◆ What you will do ◆
As the answer, give a copy of each line below that includes the word "lines".

(Provided material Opens)

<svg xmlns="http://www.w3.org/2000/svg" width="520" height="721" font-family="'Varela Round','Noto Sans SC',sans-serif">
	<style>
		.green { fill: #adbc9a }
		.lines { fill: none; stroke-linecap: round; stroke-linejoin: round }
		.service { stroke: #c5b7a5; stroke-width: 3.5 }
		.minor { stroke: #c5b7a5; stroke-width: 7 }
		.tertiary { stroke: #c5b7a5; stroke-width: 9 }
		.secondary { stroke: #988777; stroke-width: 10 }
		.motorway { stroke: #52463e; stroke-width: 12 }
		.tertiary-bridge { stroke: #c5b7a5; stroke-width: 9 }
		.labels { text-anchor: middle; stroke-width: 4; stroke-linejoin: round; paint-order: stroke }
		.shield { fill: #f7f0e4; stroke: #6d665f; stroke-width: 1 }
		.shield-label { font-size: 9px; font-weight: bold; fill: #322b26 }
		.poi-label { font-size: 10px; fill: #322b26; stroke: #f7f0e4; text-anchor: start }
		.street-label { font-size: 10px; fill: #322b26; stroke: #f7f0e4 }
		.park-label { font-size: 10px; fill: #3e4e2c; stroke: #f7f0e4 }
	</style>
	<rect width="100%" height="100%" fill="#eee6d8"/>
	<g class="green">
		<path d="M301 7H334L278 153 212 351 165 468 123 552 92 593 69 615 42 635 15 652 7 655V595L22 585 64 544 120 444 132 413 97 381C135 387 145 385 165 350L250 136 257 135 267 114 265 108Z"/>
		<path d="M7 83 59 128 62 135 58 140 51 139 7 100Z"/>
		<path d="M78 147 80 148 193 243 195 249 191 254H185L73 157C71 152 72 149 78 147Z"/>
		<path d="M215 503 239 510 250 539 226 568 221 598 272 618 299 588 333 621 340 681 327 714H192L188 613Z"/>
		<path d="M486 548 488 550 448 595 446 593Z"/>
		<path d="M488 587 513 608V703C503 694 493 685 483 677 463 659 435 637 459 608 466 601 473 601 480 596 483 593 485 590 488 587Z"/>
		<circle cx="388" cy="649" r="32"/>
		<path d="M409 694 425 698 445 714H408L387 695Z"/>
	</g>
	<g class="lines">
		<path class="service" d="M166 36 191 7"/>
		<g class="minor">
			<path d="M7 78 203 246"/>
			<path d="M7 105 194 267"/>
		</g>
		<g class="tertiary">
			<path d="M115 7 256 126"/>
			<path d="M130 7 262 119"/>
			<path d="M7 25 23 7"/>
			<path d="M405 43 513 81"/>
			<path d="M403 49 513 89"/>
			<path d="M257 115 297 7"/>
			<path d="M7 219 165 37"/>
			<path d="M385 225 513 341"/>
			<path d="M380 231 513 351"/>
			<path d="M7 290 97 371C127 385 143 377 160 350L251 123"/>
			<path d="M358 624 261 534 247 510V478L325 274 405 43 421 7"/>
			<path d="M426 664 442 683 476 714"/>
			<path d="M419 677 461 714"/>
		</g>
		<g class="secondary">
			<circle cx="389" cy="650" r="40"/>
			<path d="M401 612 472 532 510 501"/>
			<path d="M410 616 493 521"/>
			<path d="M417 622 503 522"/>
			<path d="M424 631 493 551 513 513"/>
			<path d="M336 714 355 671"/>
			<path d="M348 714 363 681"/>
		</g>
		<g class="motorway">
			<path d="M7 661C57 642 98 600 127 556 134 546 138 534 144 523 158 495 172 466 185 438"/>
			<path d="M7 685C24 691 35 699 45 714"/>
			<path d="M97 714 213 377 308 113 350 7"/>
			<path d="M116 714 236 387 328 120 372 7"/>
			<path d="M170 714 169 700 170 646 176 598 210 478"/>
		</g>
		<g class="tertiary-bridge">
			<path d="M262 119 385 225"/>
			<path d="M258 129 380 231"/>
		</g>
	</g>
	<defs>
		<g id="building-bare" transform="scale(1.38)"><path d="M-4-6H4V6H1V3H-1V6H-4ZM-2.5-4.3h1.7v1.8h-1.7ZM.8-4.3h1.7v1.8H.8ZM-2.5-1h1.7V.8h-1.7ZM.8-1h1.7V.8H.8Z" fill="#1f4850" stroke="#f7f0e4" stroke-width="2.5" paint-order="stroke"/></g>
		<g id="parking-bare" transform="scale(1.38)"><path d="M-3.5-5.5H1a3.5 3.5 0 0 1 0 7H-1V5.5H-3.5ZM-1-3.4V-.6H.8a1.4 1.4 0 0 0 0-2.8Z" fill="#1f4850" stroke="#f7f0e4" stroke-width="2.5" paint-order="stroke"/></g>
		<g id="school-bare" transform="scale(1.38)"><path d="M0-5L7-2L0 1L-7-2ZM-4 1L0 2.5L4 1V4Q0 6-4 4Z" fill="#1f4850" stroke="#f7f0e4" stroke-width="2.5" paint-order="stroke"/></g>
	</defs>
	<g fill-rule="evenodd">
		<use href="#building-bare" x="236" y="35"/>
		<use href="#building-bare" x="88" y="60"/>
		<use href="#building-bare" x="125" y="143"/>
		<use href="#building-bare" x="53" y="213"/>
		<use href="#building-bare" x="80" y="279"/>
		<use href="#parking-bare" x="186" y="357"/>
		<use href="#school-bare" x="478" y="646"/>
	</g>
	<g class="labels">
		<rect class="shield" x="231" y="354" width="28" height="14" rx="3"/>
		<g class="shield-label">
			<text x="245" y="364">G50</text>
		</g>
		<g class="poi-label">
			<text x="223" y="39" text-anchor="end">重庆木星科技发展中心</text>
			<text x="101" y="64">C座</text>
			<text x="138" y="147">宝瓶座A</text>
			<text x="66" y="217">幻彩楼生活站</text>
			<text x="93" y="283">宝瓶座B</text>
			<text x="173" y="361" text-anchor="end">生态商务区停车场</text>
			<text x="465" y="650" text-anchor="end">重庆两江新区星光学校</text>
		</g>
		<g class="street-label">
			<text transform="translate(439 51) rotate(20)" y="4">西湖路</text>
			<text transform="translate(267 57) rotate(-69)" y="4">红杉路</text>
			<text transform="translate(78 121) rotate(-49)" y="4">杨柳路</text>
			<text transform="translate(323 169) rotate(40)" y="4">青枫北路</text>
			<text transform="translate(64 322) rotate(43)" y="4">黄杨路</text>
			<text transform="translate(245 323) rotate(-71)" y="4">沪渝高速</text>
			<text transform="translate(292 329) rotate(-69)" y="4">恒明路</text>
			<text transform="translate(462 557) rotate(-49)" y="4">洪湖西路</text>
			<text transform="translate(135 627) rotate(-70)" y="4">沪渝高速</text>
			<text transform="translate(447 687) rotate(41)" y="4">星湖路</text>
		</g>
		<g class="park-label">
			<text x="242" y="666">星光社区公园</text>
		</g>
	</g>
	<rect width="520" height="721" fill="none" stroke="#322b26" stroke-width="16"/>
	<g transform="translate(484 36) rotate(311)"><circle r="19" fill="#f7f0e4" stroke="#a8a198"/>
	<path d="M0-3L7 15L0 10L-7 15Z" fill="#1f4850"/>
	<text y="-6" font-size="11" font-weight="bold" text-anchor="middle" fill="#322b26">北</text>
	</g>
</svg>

(Provided material Closes)

◆ Output of the exercise ◆
		.lines { fill: none; stroke-linecap: round; stroke-linejoin: round }
	<g class="lines">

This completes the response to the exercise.